La foto de perfil de Pablo Iglesias en Twitter, una ilustración en la que mira al infinito, como un héroe revolucionario grafiteado en un muro, nos da una pista sobre el ego de un hombre que no conoce el pudor y que nada cómodamente en las aguas verdosas de la hipérbole. Ningún problema con esto. Yo también estoy cansado de perfiles moderados y de esos políticos capaces de hablar sin decir nada. Yo digo que son políticos “abutragueñados”, por compartir mordiente comunicativa con el célebre delantero madridista. Pablo Iglesias, al menos, dio picante a un Congreso invadido por el gris funcionarial y el miedo a meter la pata, que es el peor de los miedos; porque si la censura es mala, la autocensura es el descabello de nuestra democracia.

Esta mañana, Iglesias, en su nuevo papel de azote periodístico, a medio camino entre un niño telepredicador latinoamericano y un Federico Jiménez Losantos bañado en psilocibina, ha dicho que Yolanda Díaz no quiere molestar a Inda, Ferreras y Ana Rosa y que, por eso y no por otra cosa, ha purgado a Irene Montero. “Oriol Junqueras era un preso político…”, dijo también. Y luego habló de decencia. “Si nos convertimos en políticos profesionales que asumen el cinismo y la injusticia… es difícil que cumplamos nuestros objetivos”, añadió, refiriéndose a Yolanda Díaz.

Ya vengo diciendo en tertulias, desde hace unos meses, que Pablo Iglesias va a intentar impedir el éxito de Sumar. Por vanidad. Porque el juguete es suyo. Son mecanismos infantiles. Sólo Gianni Rodari podría contar bien esta historia desconcertante, en la que la izquierda devora a otras izquierdas sin piedad. Una historia de celos, de dedazos, de tensiones familiares, de venganzas y de espejos.
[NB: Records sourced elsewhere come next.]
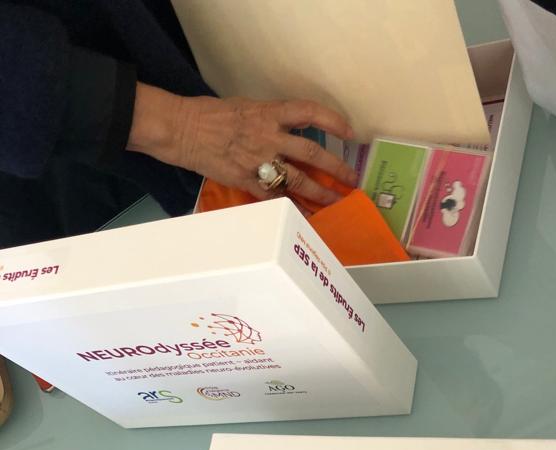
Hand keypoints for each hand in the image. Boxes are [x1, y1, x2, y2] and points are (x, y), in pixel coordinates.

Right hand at [128, 84, 356, 206]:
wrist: (184, 129)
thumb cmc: (211, 115)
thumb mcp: (246, 107)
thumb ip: (270, 119)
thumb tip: (291, 131)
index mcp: (268, 113)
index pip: (309, 113)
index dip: (333, 122)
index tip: (350, 132)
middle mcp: (268, 137)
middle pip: (311, 154)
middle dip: (335, 168)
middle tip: (351, 178)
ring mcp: (258, 161)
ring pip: (298, 180)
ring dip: (320, 193)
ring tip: (335, 202)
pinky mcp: (247, 180)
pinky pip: (276, 197)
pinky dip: (292, 207)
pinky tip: (305, 215)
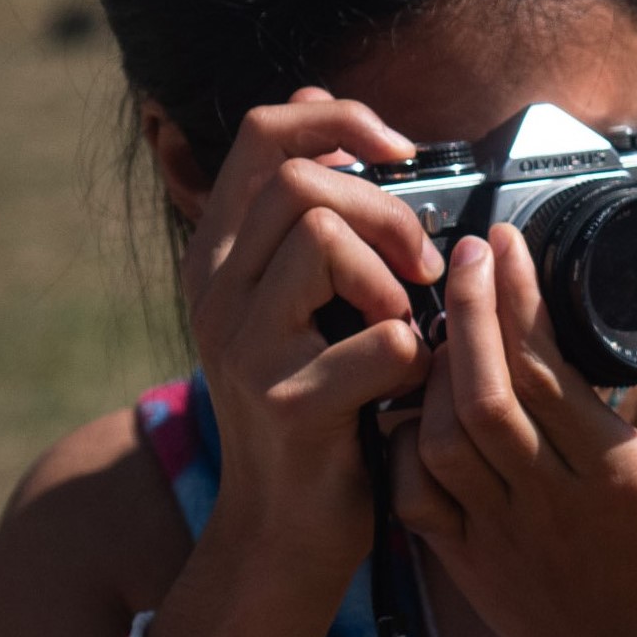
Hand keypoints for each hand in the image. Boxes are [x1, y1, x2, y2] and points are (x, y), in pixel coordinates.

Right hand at [182, 89, 441, 599]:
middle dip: (385, 209)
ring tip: (404, 325)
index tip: (400, 150)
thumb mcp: (297, 300)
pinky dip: (417, 358)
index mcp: (222, 256)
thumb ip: (306, 217)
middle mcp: (216, 292)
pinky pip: (381, 338)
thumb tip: (318, 110)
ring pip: (322, 238)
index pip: (264, 134)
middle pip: (302, 183)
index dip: (339, 118)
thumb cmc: (317, 406)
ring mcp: (243, 346)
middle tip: (421, 266)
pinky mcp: (288, 402)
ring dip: (392, 277)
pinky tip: (408, 389)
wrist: (287, 527)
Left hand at [390, 227, 636, 636]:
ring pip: (440, 434)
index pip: (549, 374)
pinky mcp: (456, 551)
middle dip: (468, 310)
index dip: (519, 301)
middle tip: (468, 251)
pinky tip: (419, 390)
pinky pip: (411, 485)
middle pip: (484, 393)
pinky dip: (404, 432)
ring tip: (448, 314)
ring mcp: (494, 529)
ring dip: (434, 366)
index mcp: (614, 477)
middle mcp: (547, 500)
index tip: (510, 243)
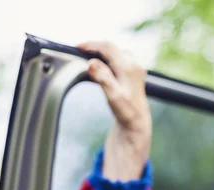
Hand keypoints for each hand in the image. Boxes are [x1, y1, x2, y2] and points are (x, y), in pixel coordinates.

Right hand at [77, 41, 151, 180]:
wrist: (137, 120)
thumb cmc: (125, 110)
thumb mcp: (112, 96)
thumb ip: (103, 78)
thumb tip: (91, 62)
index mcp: (129, 67)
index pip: (108, 47)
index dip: (91, 44)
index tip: (77, 47)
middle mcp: (134, 64)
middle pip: (111, 47)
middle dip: (95, 46)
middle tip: (79, 51)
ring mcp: (136, 66)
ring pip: (115, 51)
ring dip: (101, 51)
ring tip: (87, 55)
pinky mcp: (134, 70)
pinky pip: (118, 57)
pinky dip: (107, 56)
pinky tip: (99, 62)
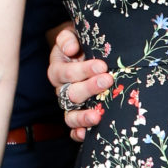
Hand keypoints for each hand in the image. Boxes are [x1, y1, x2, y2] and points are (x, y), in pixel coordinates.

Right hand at [48, 24, 110, 142]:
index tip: (102, 66)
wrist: (93, 52)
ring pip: (69, 115)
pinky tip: (86, 134)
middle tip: (108, 80)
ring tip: (97, 116)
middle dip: (89, 88)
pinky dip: (78, 133)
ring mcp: (70, 105)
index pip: (66, 72)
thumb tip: (70, 49)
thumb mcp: (76, 33)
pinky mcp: (78, 116)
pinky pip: (74, 129)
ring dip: (82, 116)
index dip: (82, 70)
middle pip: (70, 93)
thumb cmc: (85, 42)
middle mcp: (62, 88)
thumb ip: (69, 37)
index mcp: (59, 68)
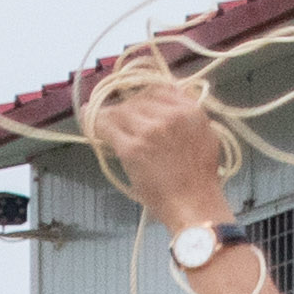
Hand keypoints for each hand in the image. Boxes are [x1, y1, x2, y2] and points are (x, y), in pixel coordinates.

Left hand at [81, 68, 235, 228]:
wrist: (193, 205)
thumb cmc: (199, 179)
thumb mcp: (204, 136)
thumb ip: (187, 116)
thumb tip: (167, 99)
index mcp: (191, 111)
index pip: (158, 88)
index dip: (144, 97)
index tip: (136, 107)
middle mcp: (171, 115)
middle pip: (137, 99)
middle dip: (128, 110)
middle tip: (122, 124)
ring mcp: (151, 130)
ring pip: (120, 110)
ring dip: (112, 118)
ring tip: (106, 126)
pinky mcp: (132, 147)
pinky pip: (105, 125)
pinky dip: (94, 122)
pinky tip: (88, 119)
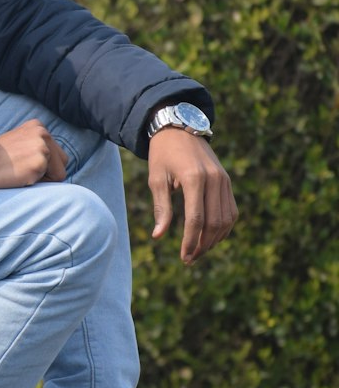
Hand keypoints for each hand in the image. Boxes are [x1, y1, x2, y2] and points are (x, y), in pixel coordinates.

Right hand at [0, 120, 67, 188]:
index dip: (43, 164)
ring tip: (21, 171)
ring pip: (60, 173)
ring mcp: (42, 147)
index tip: (22, 162)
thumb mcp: (19, 142)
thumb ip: (36, 145)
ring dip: (43, 178)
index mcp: (38, 126)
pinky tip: (19, 176)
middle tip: (23, 169)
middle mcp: (43, 132)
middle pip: (63, 161)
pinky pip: (51, 182)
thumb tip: (54, 163)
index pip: (56, 152)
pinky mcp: (40, 162)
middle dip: (48, 171)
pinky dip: (37, 183)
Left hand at [148, 129, 237, 263]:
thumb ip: (161, 208)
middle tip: (190, 259)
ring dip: (214, 240)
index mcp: (194, 179)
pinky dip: (224, 227)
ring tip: (199, 251)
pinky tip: (211, 238)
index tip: (183, 257)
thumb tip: (158, 237)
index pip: (196, 220)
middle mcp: (214, 179)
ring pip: (226, 219)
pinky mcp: (227, 181)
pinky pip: (231, 210)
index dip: (190, 242)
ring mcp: (224, 180)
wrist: (179, 128)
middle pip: (214, 223)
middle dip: (202, 245)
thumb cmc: (162, 154)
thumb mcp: (156, 179)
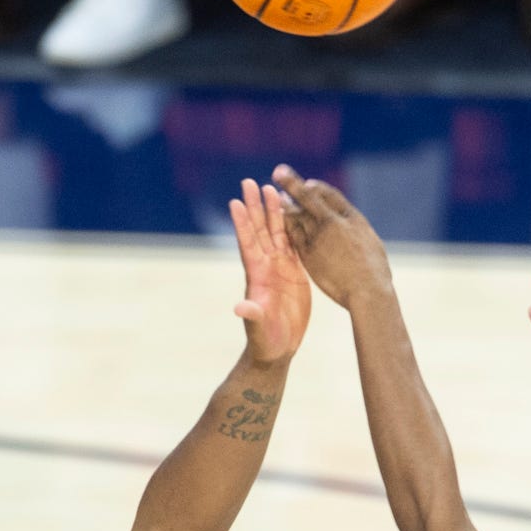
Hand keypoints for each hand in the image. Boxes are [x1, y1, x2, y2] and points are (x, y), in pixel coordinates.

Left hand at [229, 176, 310, 363]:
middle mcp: (265, 267)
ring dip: (273, 211)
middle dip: (255, 206)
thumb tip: (240, 308)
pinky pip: (292, 245)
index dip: (242, 223)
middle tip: (250, 182)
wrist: (278, 348)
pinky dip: (292, 227)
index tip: (236, 202)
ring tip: (272, 188)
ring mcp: (279, 268)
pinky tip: (294, 211)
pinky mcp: (293, 273)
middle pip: (259, 230)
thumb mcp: (258, 329)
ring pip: (276, 233)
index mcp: (257, 276)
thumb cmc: (265, 340)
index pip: (248, 244)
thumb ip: (252, 316)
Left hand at [270, 164, 394, 309]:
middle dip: (292, 183)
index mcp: (352, 217)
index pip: (330, 195)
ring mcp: (319, 236)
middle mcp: (334, 222)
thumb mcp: (370, 242)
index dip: (317, 188)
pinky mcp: (309, 253)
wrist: (368, 291)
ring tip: (276, 196)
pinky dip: (285, 224)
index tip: (307, 183)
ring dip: (285, 203)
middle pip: (309, 197)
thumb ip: (355, 230)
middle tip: (278, 171)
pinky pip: (293, 234)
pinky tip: (278, 220)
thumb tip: (350, 226)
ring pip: (297, 214)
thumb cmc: (375, 272)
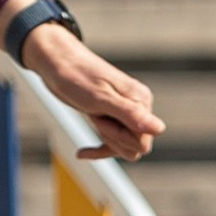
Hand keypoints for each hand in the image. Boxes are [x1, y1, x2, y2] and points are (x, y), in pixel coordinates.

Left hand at [19, 19, 162, 160]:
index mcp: (141, 99)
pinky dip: (100, 150)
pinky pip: (115, 143)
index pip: (142, 141)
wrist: (56, 62)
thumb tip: (159, 130)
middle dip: (112, 138)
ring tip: (92, 116)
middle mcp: (138, 106)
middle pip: (136, 146)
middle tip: (95, 115)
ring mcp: (126, 112)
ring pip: (126, 147)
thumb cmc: (76, 77)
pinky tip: (82, 152)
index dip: (119, 136)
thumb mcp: (101, 98)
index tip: (101, 116)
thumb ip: (131, 114)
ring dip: (106, 139)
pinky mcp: (113, 116)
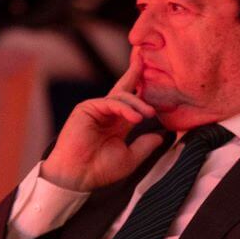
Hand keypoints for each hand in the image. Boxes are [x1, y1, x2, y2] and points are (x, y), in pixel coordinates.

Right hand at [41, 49, 164, 190]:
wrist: (78, 176)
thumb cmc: (100, 169)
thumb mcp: (130, 158)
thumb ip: (145, 146)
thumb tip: (161, 137)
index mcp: (117, 124)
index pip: (132, 103)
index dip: (142, 90)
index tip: (155, 78)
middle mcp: (107, 114)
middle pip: (123, 89)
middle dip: (134, 74)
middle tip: (144, 62)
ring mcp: (96, 110)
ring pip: (122, 97)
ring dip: (138, 104)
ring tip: (148, 115)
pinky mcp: (87, 109)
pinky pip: (111, 102)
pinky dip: (125, 108)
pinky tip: (136, 118)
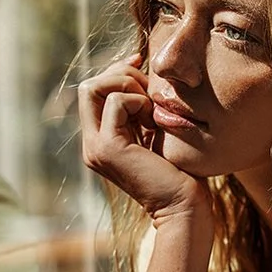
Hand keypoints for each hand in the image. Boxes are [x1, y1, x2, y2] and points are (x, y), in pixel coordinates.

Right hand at [76, 52, 207, 222]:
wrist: (183, 205)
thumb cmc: (179, 171)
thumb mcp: (154, 131)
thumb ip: (140, 110)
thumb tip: (139, 72)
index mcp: (100, 140)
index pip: (93, 92)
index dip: (116, 71)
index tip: (141, 65)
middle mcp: (91, 144)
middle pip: (88, 86)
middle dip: (120, 74)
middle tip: (148, 88)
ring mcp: (95, 147)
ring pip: (94, 88)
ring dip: (128, 87)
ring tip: (150, 108)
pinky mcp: (107, 147)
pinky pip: (116, 101)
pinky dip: (138, 101)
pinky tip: (153, 121)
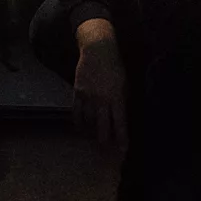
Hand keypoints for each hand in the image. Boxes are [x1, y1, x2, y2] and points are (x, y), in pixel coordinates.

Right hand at [73, 29, 126, 147]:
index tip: (123, 149)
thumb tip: (121, 119)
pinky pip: (76, 112)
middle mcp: (102, 99)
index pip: (120, 122)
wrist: (98, 50)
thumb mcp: (125, 84)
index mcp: (117, 97)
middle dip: (104, 140)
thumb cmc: (115, 67)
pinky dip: (78, 122)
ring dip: (91, 131)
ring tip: (94, 137)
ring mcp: (88, 96)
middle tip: (105, 148)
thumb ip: (122, 102)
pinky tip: (81, 128)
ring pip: (88, 121)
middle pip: (102, 126)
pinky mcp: (77, 92)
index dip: (122, 137)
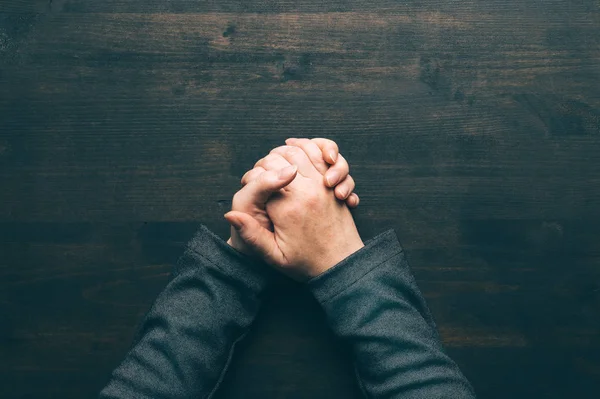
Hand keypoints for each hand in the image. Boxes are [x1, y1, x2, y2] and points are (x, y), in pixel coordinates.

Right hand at [224, 144, 363, 280]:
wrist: (340, 264)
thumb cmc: (306, 263)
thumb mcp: (274, 256)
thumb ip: (251, 234)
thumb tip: (230, 215)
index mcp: (286, 207)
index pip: (263, 173)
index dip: (253, 175)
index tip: (250, 184)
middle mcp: (305, 191)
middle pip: (281, 157)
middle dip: (268, 160)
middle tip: (262, 171)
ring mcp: (322, 184)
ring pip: (301, 151)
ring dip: (287, 150)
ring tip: (277, 157)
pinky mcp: (333, 183)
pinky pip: (320, 155)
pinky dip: (309, 148)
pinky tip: (300, 152)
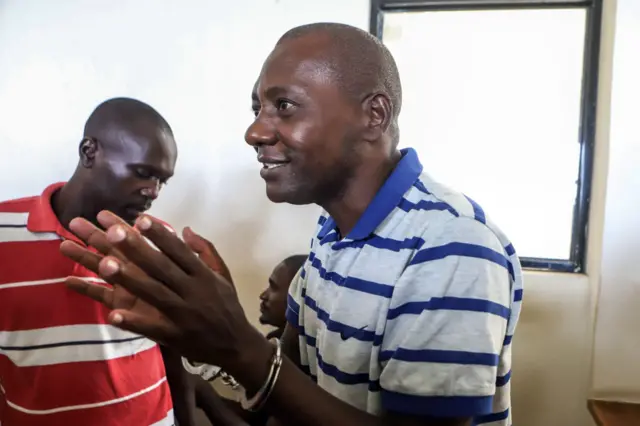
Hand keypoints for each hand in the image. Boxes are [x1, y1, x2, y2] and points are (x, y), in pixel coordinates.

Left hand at [59, 211, 268, 371]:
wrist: (236, 345)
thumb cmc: (226, 306)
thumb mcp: (222, 275)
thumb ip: (206, 251)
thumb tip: (185, 229)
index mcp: (203, 274)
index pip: (179, 251)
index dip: (159, 235)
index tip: (139, 218)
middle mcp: (193, 290)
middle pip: (161, 267)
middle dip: (136, 249)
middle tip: (112, 231)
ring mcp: (183, 314)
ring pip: (153, 293)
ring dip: (129, 279)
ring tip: (104, 264)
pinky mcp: (175, 336)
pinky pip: (152, 328)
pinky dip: (133, 322)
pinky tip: (112, 314)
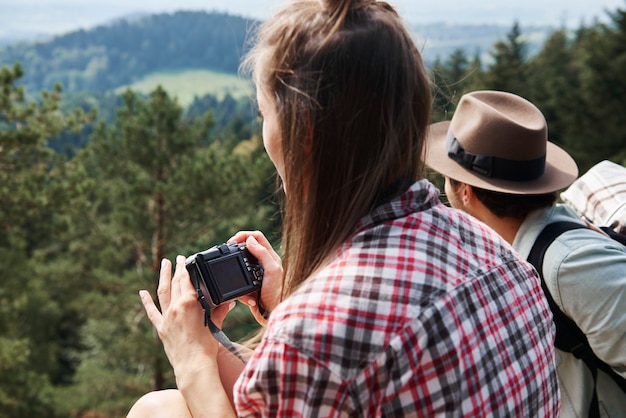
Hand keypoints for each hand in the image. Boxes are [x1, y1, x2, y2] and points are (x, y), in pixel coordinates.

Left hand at [139, 256, 234, 378]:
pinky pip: (151, 312)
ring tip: (164, 264)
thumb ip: (220, 310)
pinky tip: (142, 292)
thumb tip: (229, 302)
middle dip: (178, 268)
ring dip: (163, 276)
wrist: (194, 366)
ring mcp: (167, 317)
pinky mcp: (161, 328)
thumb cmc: (207, 347)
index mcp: (190, 303)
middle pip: (177, 282)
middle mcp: (176, 307)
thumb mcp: (216, 324)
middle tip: (179, 258)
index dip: (189, 268)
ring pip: (163, 292)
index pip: (189, 280)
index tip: (189, 259)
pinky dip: (146, 302)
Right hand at [228, 231, 282, 323]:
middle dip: (236, 250)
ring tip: (234, 274)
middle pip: (247, 248)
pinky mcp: (251, 286)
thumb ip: (263, 254)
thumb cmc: (277, 293)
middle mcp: (264, 263)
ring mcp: (257, 274)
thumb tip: (250, 240)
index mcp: (271, 257)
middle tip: (227, 253)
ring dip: (237, 272)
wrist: (273, 314)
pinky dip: (240, 291)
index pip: (256, 237)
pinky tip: (246, 296)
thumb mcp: (272, 271)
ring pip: (240, 266)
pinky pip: (239, 283)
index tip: (232, 242)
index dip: (243, 235)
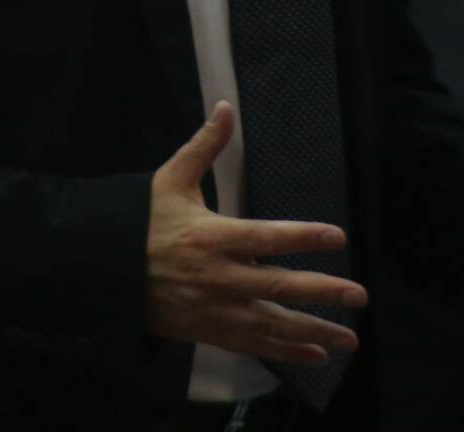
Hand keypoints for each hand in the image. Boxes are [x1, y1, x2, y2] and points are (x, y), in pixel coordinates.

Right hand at [144, 102, 368, 366]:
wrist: (104, 271)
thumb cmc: (142, 223)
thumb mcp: (170, 180)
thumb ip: (204, 147)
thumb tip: (225, 108)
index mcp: (212, 236)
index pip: (267, 236)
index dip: (303, 236)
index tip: (336, 236)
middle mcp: (219, 276)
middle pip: (279, 286)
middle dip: (322, 292)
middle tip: (359, 294)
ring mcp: (215, 309)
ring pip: (272, 324)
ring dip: (313, 332)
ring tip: (350, 339)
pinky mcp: (208, 330)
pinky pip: (254, 344)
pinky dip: (285, 352)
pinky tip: (315, 355)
Espejos que reflejan en lo que ha quedado uno convertido, en un gurú mediático para una pandilla de fieles, aquel que llegó a ser vicepresidente, aquel que revolcó el bipartidismo, aquel que iba con chaquetas anchas y una coleta larga por los pasillos de un Congreso permeable al cambio.

Sumar no veta a Irene Montero, sino a Pablo Iglesias. Da una patada en el culo a Iglesias en el culo de Montero. Sumar quiere destruir a Podemos. Convertirlo en una cáscara vacía, en la piel de una serpiente que ha hecho mudanza; quiere que el partido morado se apague, tan rápido como pueda, y fagocitar sus bases y adueñarse de su talento y mandar la obra de Iglesias, al líder despótico e iluminado, al limbo. Porque sin Podemos, Iglesias no es nada. Ni portavoz en la sombra, ni historia de una transformación. Podemos es un ataúd que arde y dentro, se calcinan, los restos de una generación que llegó tan alto que se le fundieron las alas, como a Ícaro.

No es Sumar y Podemos, no es Montero y Díaz, es Iglesias y el resto del mundo. Los esqueletos plantando batalla como en las películas de Jasón y los Argonautas. Tanta hostilidad no sale en vano, señor Iglesias. Años y años de purgas, de despachazos, de voces en los pasillos, vuelven ahora a poner en su sitio al que se cree ajeno al mundo. El ego es la cerradura de una puerta que comunica directamente con el infierno. El infierno político. Dios me libre de juzgar a los hombres; que ya se bastan ellos solitos.

Pablo Iglesias e Irene Montero convocaron a sus bases para una consulta sobre la compra de su chalet. Con capítulos así, quien iba a confiar en un partido como Podemos, construcción megalómana, con discursos irrealizables, con una soberbia que era como una bola de derribo, con personajes de la Warner entre sus filas, arribistas y mesías locales, sin una idea para este país, más allá de que Papá-Estado financiara cada ocurrencia parida en teterías y tardeos en las azoteas de los colegas con fernet cola y kiwi cortado en rodajitas.

Se acabó la fiesta. La hemos pagado entre todos. Yolanda Díaz será lo que tenga que ser, pero no es aquel líder pueril y desconfiado que fue Iglesias, ni la irreconducible, democráticamente hablando, Irene Montero, cuyos errores están pagando aún las mujeres a las que decía defender.